= Watermaker =

Device used to obtain potable water by reverse osmosis of seawater

A watermaker is a device used to obtain potable water by reverse osmosis of seawater. In boating and yachting circles, desalinators are often referred to as "watermakers".

The devices can be expensive to acquire and maintain, but are quite valuable because they reduce the need for large water tanks for a long passage.

The term watermaker may also refer to an atmospheric water generator, a machine that extracts potable water from the humidity in air using a refrigeration or a desiccant.

==Varieties==
Many versions are used by long-distance ocean cruisers.

Depending on the design, watermakers can be powered by electricity from the battery bank, an engine, an AC generator or hand operated. There is a portable, towed, water-powered watermaker available which converts to hand operation in an emergency.

==Water requirement==

There is great variation in the amount of water consumed.

At home in the United States, each person uses about 55 USgal of water per day on average. Where supplies are limited, and in emergencies, much less may be used.

Typical cruising yachts use from 4 to 20 litres per person per day, the average probably being about 6 litres. The minimum water intake required to maintain body hydration is 1.5 litres per day. The amount of water that is required for a person to consume is dependent on different factors. Some of these factors include weight, height and gender. Men on average need a greater amount of water than women do.

Popular brands of yacht watermakers typically make from 2 to 150 litres per hour of operation (0.53 to 41 gallons) depending on the model.

There are strong opinions among small boat cruisers about the usefulness of these devices. The arguments may be summarised as:

===Pros===
- A watermaker uses only a small amount of fuel to generate a large amount of water, eliminating the need for large, heavy water tanks.
- The user is independent of shore-based water supplies, which is especially important in remote areas.
- They provide safe water when shore-based water is of uncertain quality.
- Some designs are portable and can be converted to manual operation in an emergency.
- The hand-held unit offered by one manufacturer and the towed water-powered watermaker offered by another manufacturer can be transferred to a liferaft in an emergency.

===Cons===
- They are expensive: Indicative costs are US$2,000 for the manual type, US$3,000 for the towed water-powered type, US$4,000 or more for an engine-driven type (designed to be fitted to the inboard motor of the vessel), and about the same for an AC generator-driven type.
- Some types (but not all) are time-consuming and expensive to maintain.
- They are power hungry, except the hand-held emergency watermaker and the towed water powered type. Accordingly, these devices must overcome the problem of large electric current demand. The drawbacks for the non-electric designs are that manual operation is tiring for the operator and the towed watermaker only works while the vessel is moving.

Some manufacturers of electrically powered watermakers have energy recovery systems in their design which reduce the power consumption; however, these are typically some 50% more expensive for any similar size due to their additional complexity. As a guideline, assuming a 12V DC system, the energy recovery incorporated in those watermakers has the effect of reducing the electric current used from perhaps typically 20A to about 8A. Like any piece of equipment, it is bound to fail at some time and cause expense/anxiety.

==Technology==
All watermakers designed for small boats and yachts rely on essentially the same technology, exploiting the principle of "reverse osmosis": a high pressure pump forcing seawater through a membrane that allows water but not salt to pass.

The common comparison is that of a filter; however, as the holes in the membrane are smaller than molecules of sodium chloride (salt) and indeed smaller than bacteria, and pressures in the nature of 45-50 bar are required, the process is much more complex than the common water filter or the oil filter found in automobile engines.

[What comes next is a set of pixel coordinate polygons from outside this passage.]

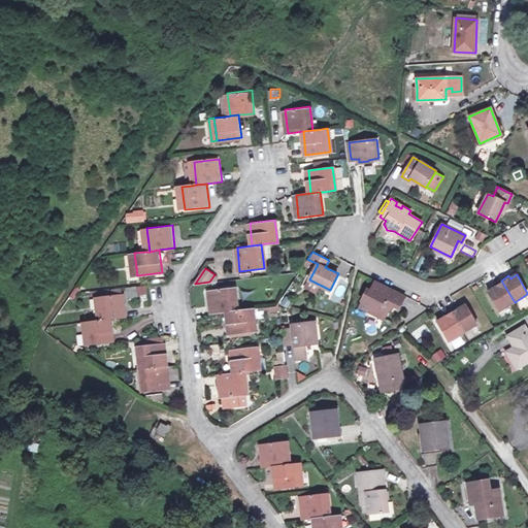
[(320,285),(309,279),(306,287),(317,292),(320,285)]
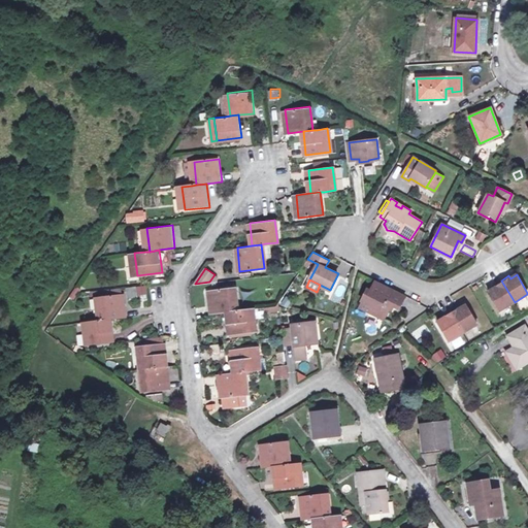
[(495,287),(488,291),(500,311),(515,302),(501,281),(493,285),(495,287)]
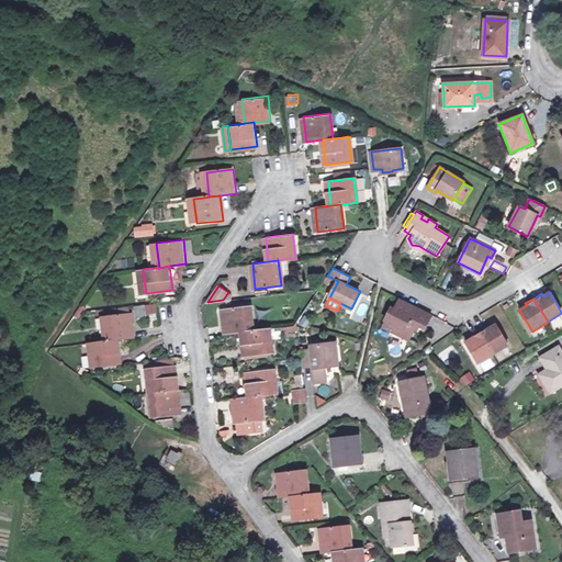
[(430,315),(400,300),(394,310),(391,307),(385,319),(386,321),(397,325),(394,332),(408,338),(416,324),(425,327),(430,315)]
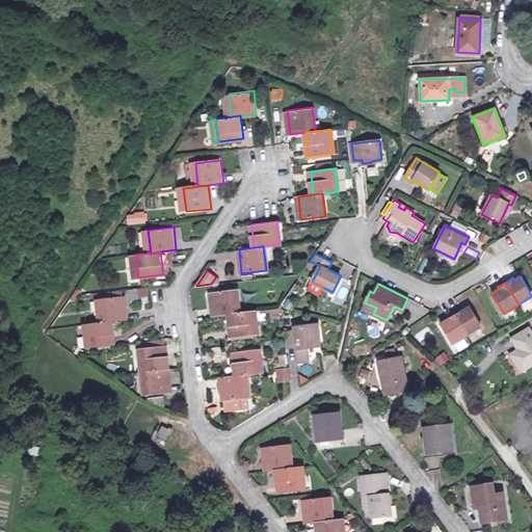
[(148,298),(148,288),(126,290),(127,300),(148,298)]
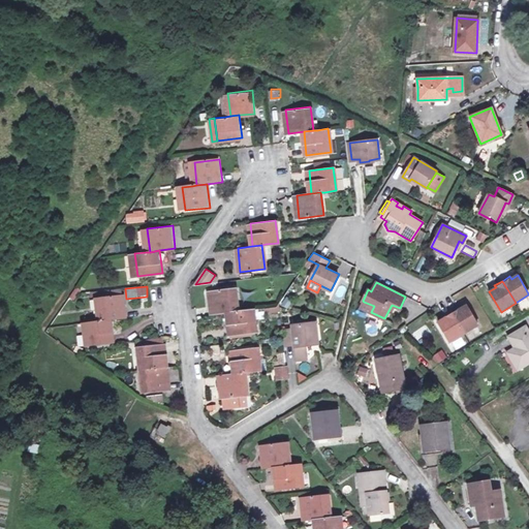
[(212,313),(227,311),(237,310),(234,286),(209,289),(212,313)]
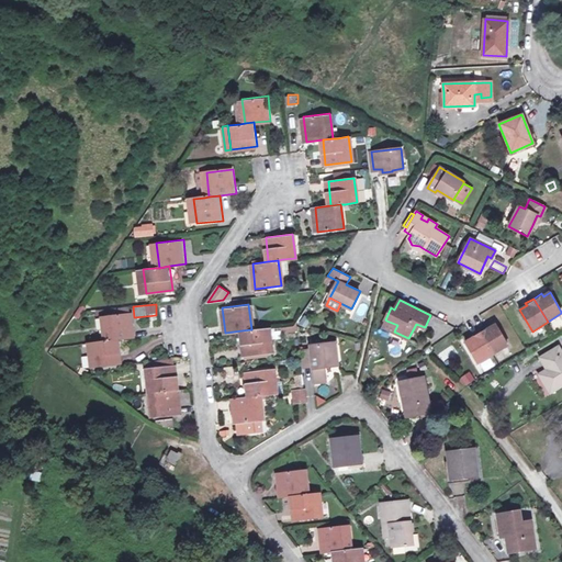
[(93,340),(94,345),(121,341),(137,338),(133,314),(107,317),(110,337),(105,338),(93,340)]
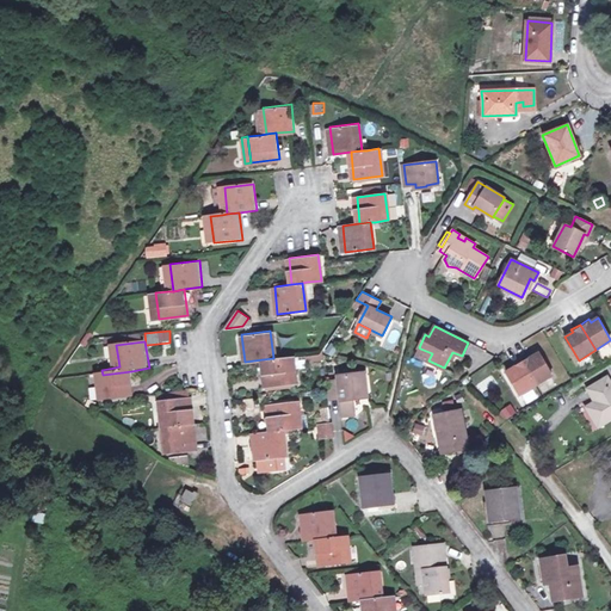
[(432,353),(420,349),(417,355),(429,360),(432,353)]
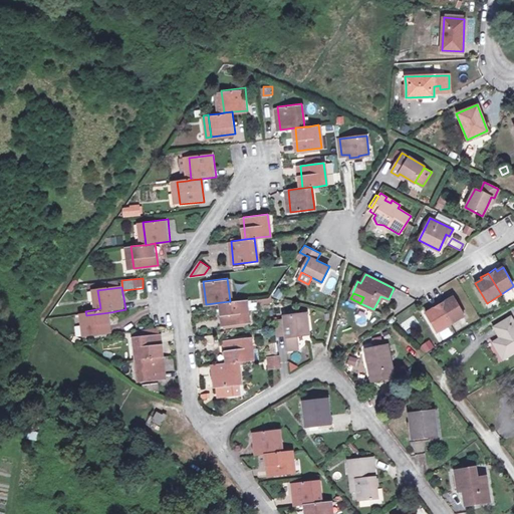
[(446,298),(438,302),(451,324),(465,316),(454,296),(447,300),(446,298)]
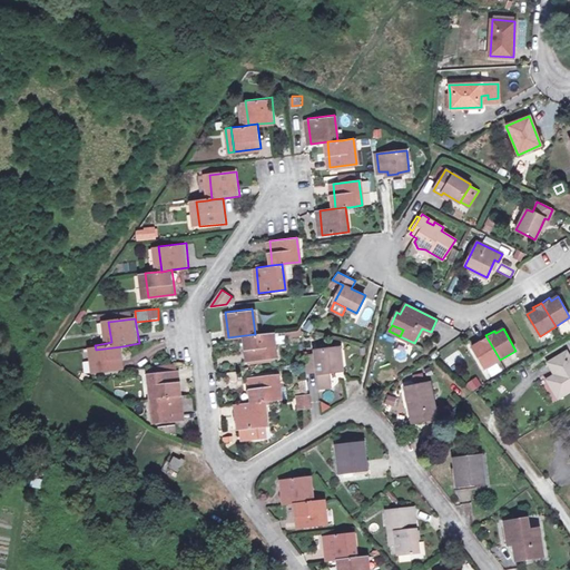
[(259,334),(255,334),(245,335),(248,361),(275,357),(273,332),(259,334)]
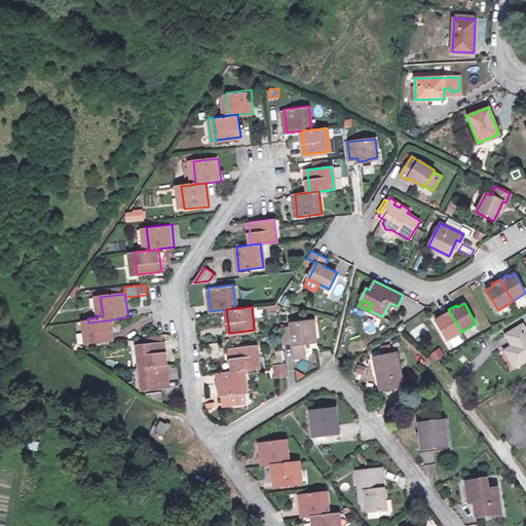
[(442,316),(436,321),(447,340),(461,332),(448,309),(441,314),(442,316)]
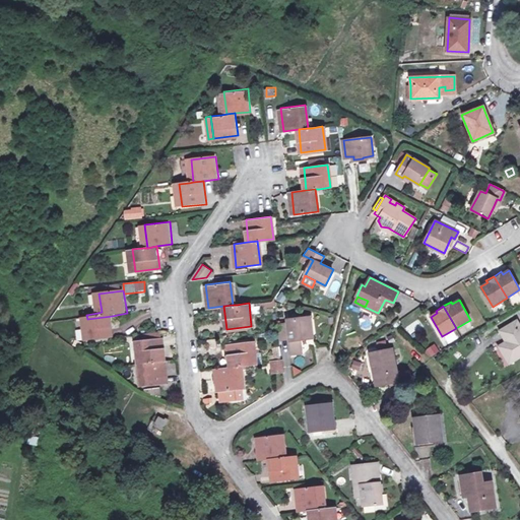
[(115,339),(112,316),(87,319),(90,342),(115,339)]
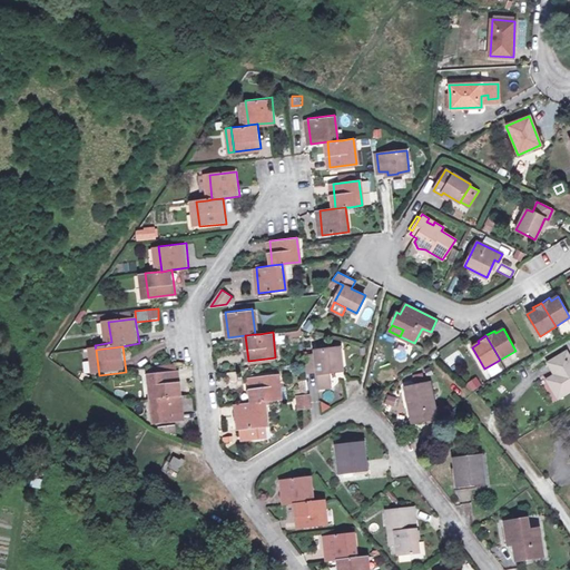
[(330,349),(316,350),(316,354),(318,369),(321,386),(331,385),(330,370),(333,370),(332,366),(343,365),(341,350),(331,351),(330,349)]
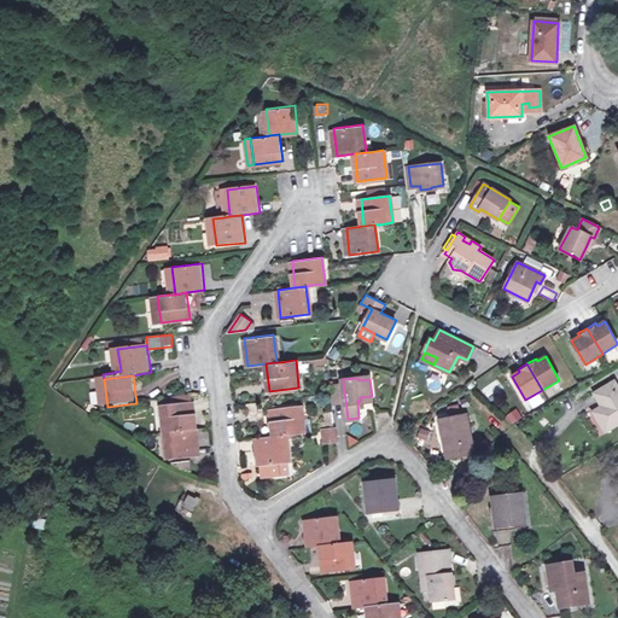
[(490,400),(501,388),(494,379),(482,391),(490,400)]
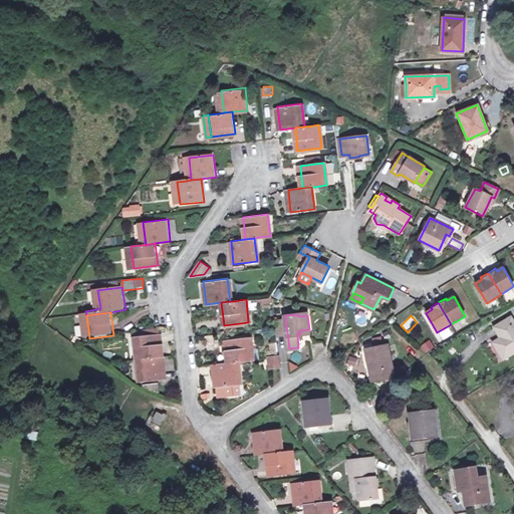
[(513,351),(513,320),(512,317),(495,326),(500,333),(501,332),(503,336),(493,341),(503,358),(513,351)]
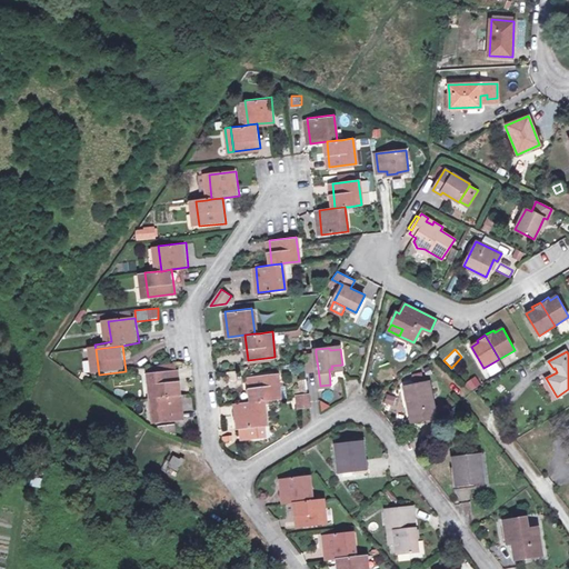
[(316,353),(307,355),(308,369),(318,368),(316,353)]
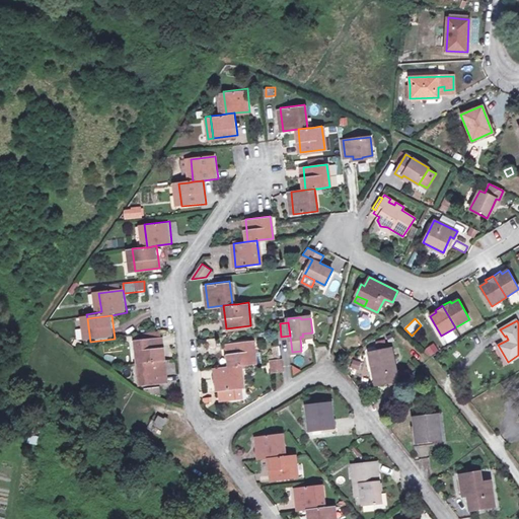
[(167,360),(164,337),(140,341),(143,363),(167,360)]
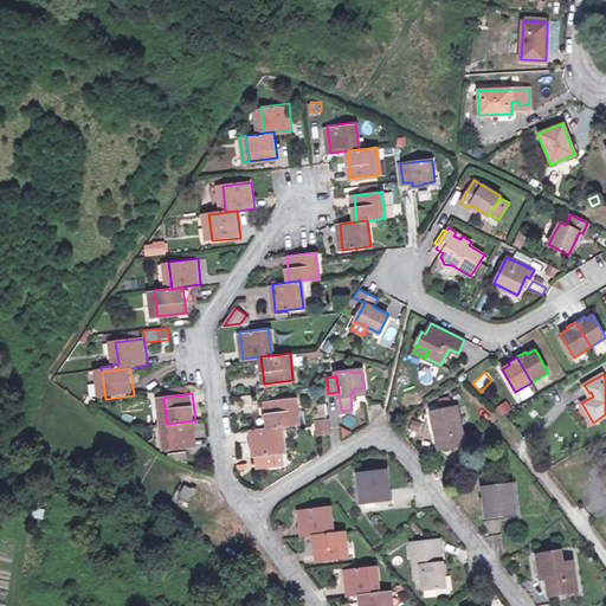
[(265,401),(268,427),(279,426),(284,426),(297,424),(295,398),(265,401)]
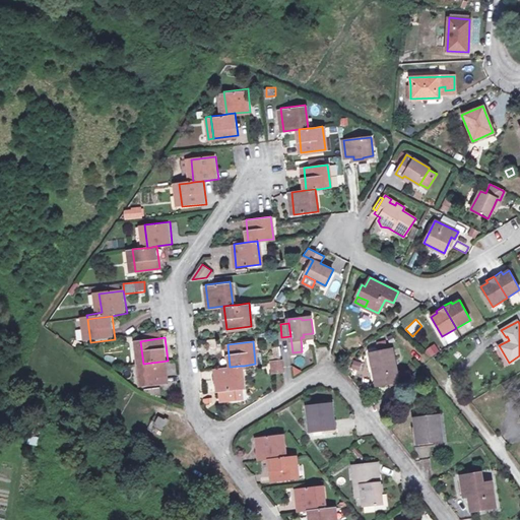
[(435,344),(425,350),(430,359),(440,352),(435,344)]
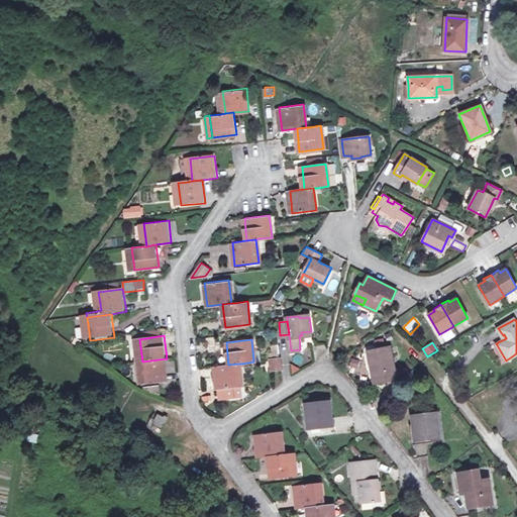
[(401,380),(394,347),(372,352),(375,368),(378,367),(381,385),(401,380)]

==Atmospheric water generator==

An atmospheric water generator is a machine that extracts potable water from the humidity in air using a refrigeration or a desiccant. Condensing moisture by refrigeration requires a minimum ambient temperature of about 10–15 C, while desiccant adsorbers have no such restriction. Either method is suitable for a desert climate, where water production is dependent on ambient humidity. The Negev desert in Israel, for example, has a significant average relative humidity of 64%.

Contrary to some online sources, a 1922 article in Popular Science cites an average relative humidity of 30% for the Sahara Desert, about half the humidity in an air-conditioned home. Moreover, the effect of the dew point causes early mornings to have higher humidity, so that atmospheric water generation is possible even in the harshest climates.